## What needs to be done
Retype every one of the lines below without changing a single character, and keep each line break where it falls.

## Record extracts
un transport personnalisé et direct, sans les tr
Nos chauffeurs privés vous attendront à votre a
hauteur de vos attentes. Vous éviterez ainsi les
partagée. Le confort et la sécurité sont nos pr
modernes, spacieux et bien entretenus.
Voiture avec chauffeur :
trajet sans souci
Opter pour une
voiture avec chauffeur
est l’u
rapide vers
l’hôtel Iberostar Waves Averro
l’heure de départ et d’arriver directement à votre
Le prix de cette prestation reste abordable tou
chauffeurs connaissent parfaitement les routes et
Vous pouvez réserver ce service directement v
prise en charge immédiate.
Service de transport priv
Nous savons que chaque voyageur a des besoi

## Answer below
un transport personnalisé et direct, sans les tr
Nos chauffeurs privés vous attendront à votre a
hauteur de vos attentes. Vous éviterez ainsi les
partagée. Le confort et la sécurité sont nos pr
modernes, spacieux et bien entretenus.
Voiture avec chauffeur :
trajet sans souci
Opter pour une
voiture avec chauffeur
est l’u
rapide vers
l’hôtel Iberostar Waves Averro
l’heure de départ et d’arriver directement à votre
Le prix de cette prestation reste abordable tou
chauffeurs connaissent parfaitement les routes et
Vous pouvez réserver ce service directement v
prise en charge immédiate.
Service de transport priv
Nous savons que chaque voyageur a des besoi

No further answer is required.